« Je ne sais même pas si je pourrais construire une maison dans ce Gabon-là, tellement tout est devenu cher. » Émile ne parle pas d'un projet extravagant, mais de l'un des grands marqueurs de la vie adulte : avoir son terrain, construire, fonder ou agrandir sa famille. Derrière sa phrase, il y a une question plus profonde que le prix du ciment : combien faut-il désormais gagner pour pouvoir se projeter au Gabon ?

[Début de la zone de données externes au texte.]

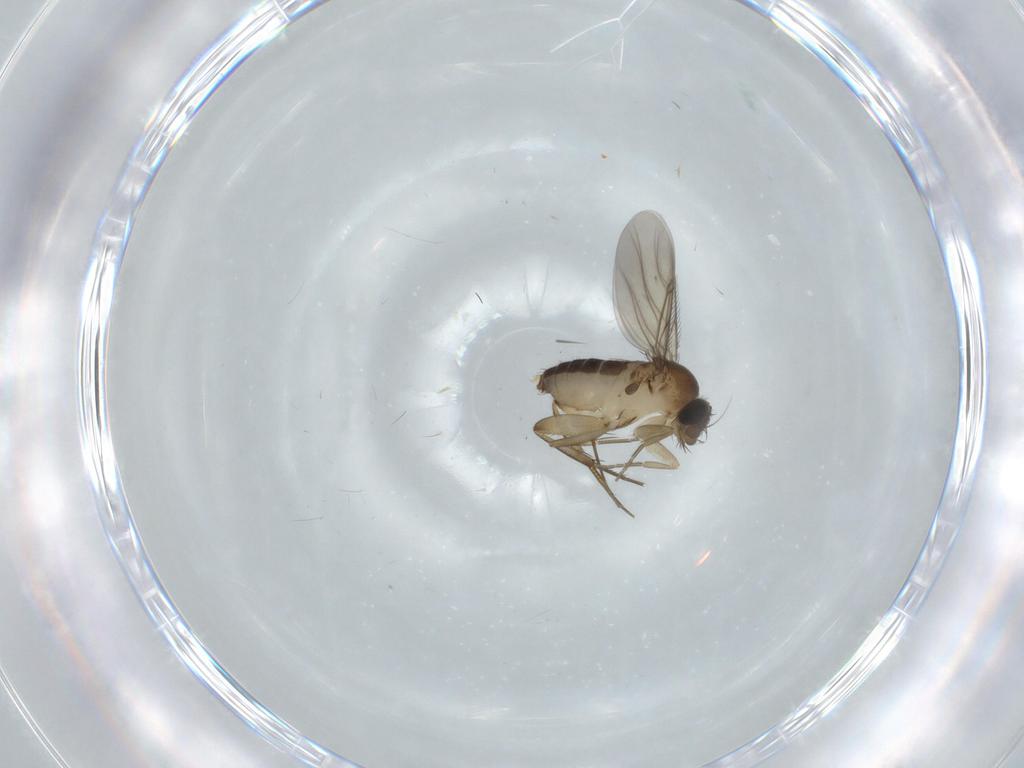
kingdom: Animalia
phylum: Arthropoda
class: Insecta
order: Diptera
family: Phoridae
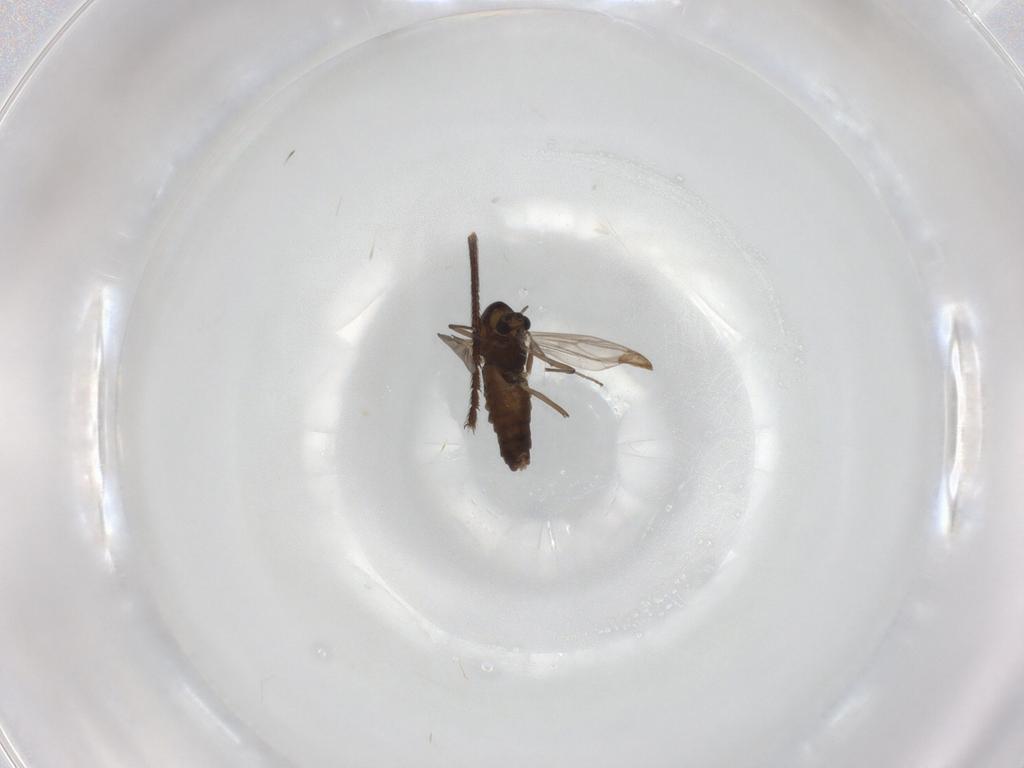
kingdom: Animalia
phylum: Arthropoda
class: Insecta
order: Diptera
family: Chironomidae
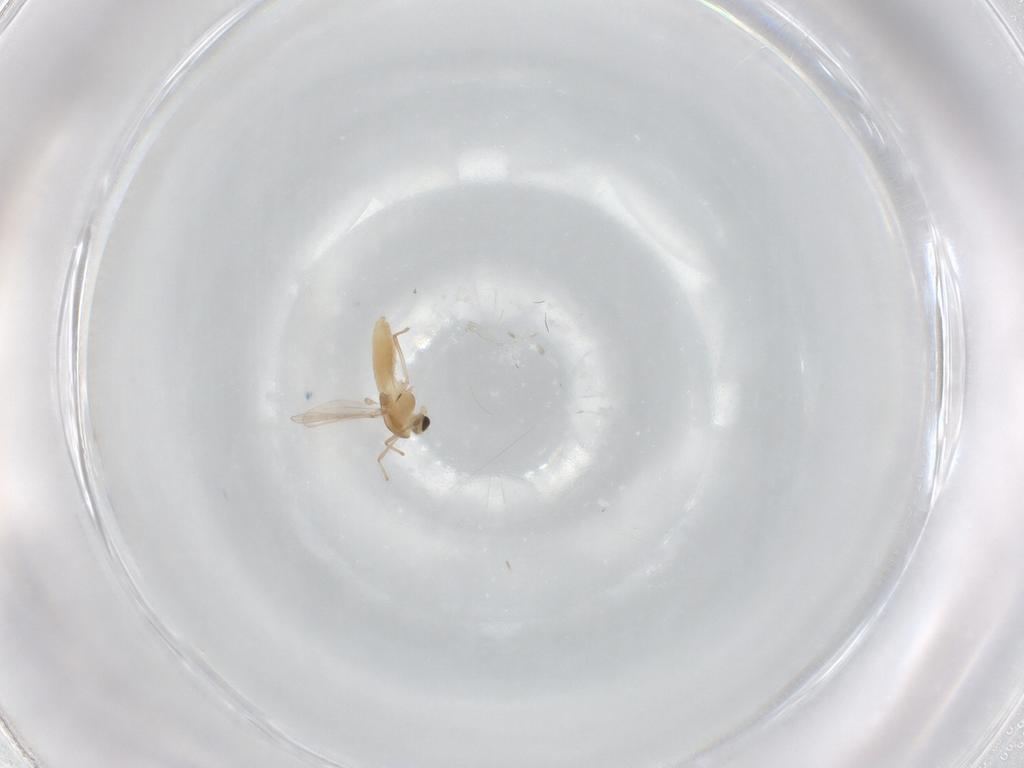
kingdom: Animalia
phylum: Arthropoda
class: Insecta
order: Diptera
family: Chironomidae
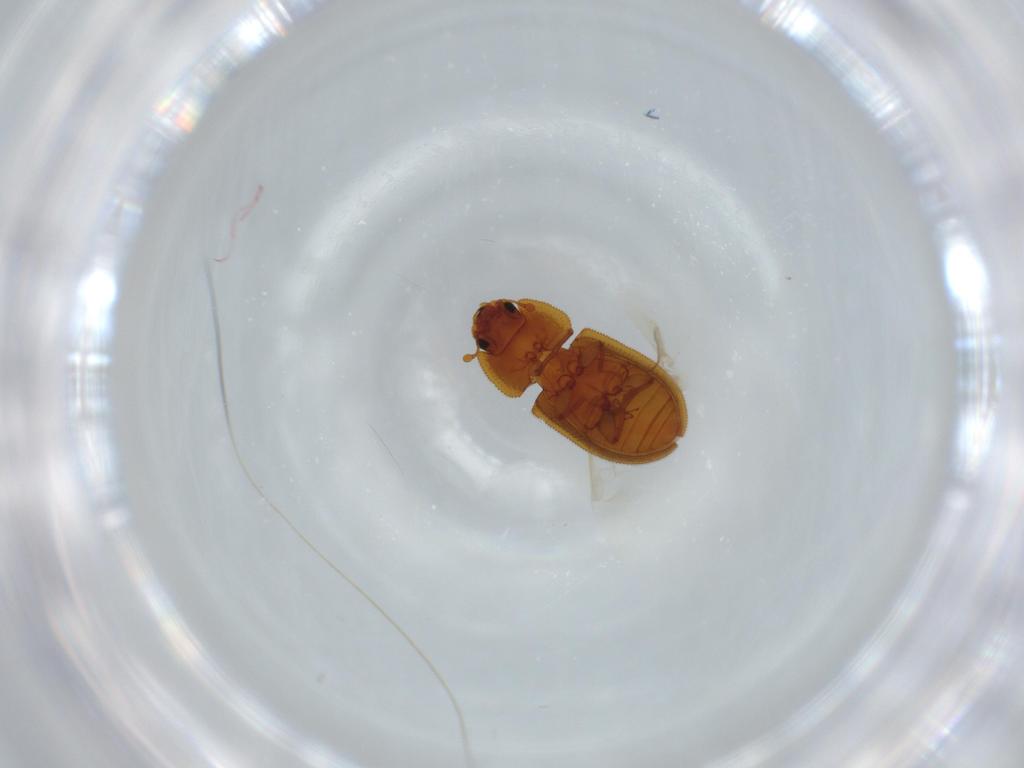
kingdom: Animalia
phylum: Arthropoda
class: Insecta
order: Coleoptera
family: Zopheridae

On parle beaucoup de vie chère à travers le panier de la ménagère : riz, huile, transport, électricité. Mais elle a une autre conséquence, moins visible dans les statistiques : elle repousse les projets. On remet l'achat d'une voiture, on abandonne l'idée de construire, on hésite avant d'avoir un enfant supplémentaire. Une économie ne repose pas seulement sur ce que les ménages consomment aujourd'hui : elle dépend aussi de leur capacité à épargner, investir et préparer demain.
Il faut être précis sur les chiffres. L'inflation au Gabon a nettement ralenti : la Banque mondiale l'évaluait à 1,6 % en décembre 2025, sous le seuil régional de 3 %. Mais une inflation à 1,6 % ne signifie pas que les prix ont baissé. Si un produit est passé de 1 000 à 1 300 FCFA puis n'augmente plus que légèrement, le consommateur continue de payer environ 1 300 FCFA : le ralentissement de l'inflation ralentit la hausse, il n'efface pas la hausse passée. Sur le papier, la pression inflationniste faiblit ; dans la vie quotidienne, le niveau des prix reste celui auquel les ménages doivent désormais adapter leur budget.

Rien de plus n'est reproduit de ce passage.